PROBLEM TO WORK ON: Images stay out. Everything else in the records is repeated exactly.
'''
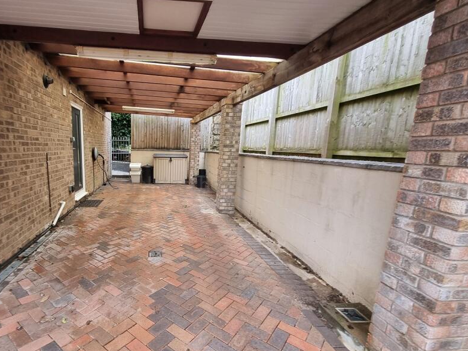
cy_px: 190
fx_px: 230
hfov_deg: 88.5
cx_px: 165
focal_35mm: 17
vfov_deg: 74.6
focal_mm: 2.2
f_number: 2.2
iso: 64
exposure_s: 1/50
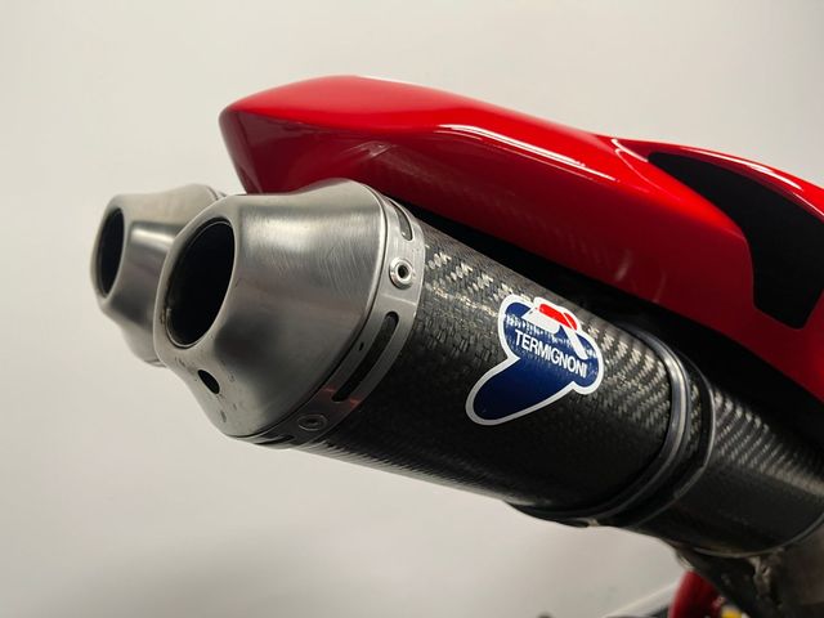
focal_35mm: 26
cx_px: 412
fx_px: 619
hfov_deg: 67.3
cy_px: 309
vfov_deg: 53.1
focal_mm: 5.1
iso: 100
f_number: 1.6
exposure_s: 1/50
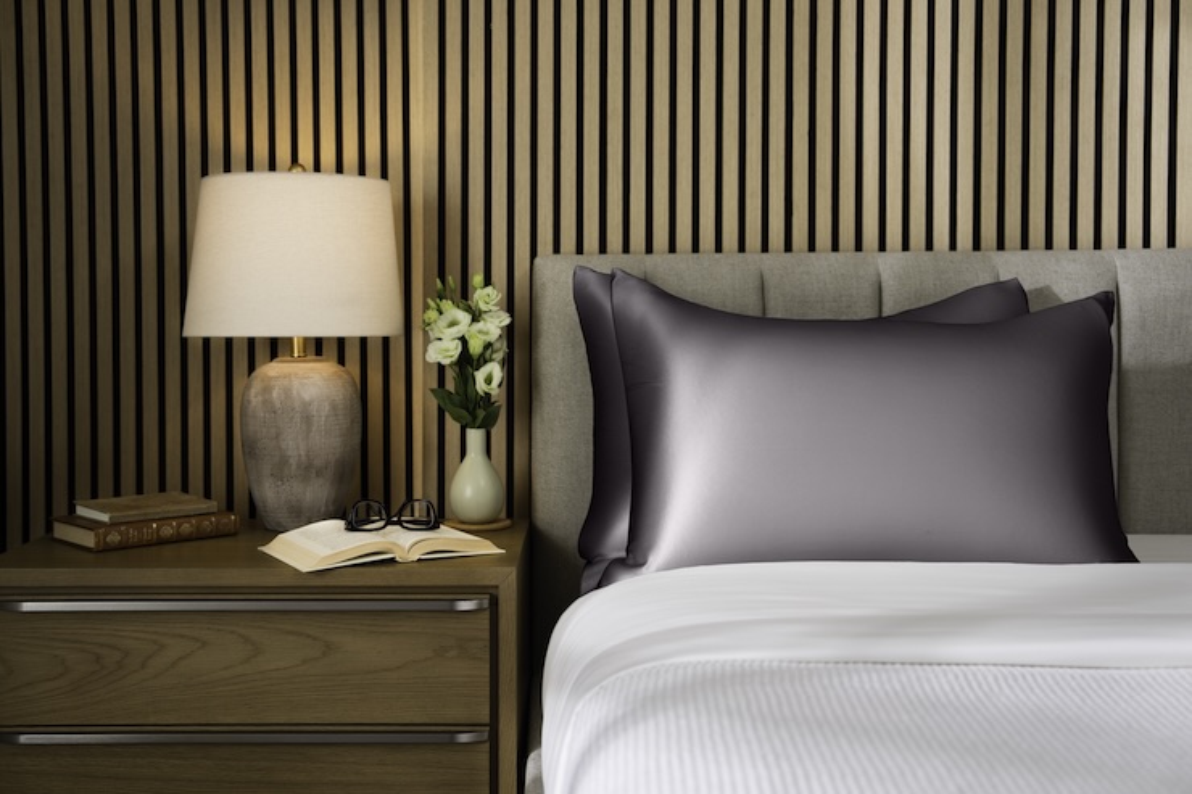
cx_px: 596
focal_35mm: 44
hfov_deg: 44.5
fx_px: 1456
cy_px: 397
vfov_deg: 30.5
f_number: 2.8
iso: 250
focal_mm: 44
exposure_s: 1/320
'''
TASK RESULT:
cy_px: 190
fx_px: 230
hfov_deg: 88.5
cx_px: 165
focal_35mm: 17
vfov_deg: 74.6
focal_mm: 2.2
f_number: 2.2
iso: 64
exposure_s: 1/50
focal_35mm: 26
cx_px: 412
fx_px: 619
hfov_deg: 67.3
cy_px: 309
vfov_deg: 53.1
focal_mm: 5.1
iso: 100
f_number: 1.6
exposure_s: 1/50
cx_px: 596
focal_35mm: 44
hfov_deg: 44.5
fx_px: 1456
cy_px: 397
vfov_deg: 30.5
f_number: 2.8
iso: 250
focal_mm: 44
exposure_s: 1/320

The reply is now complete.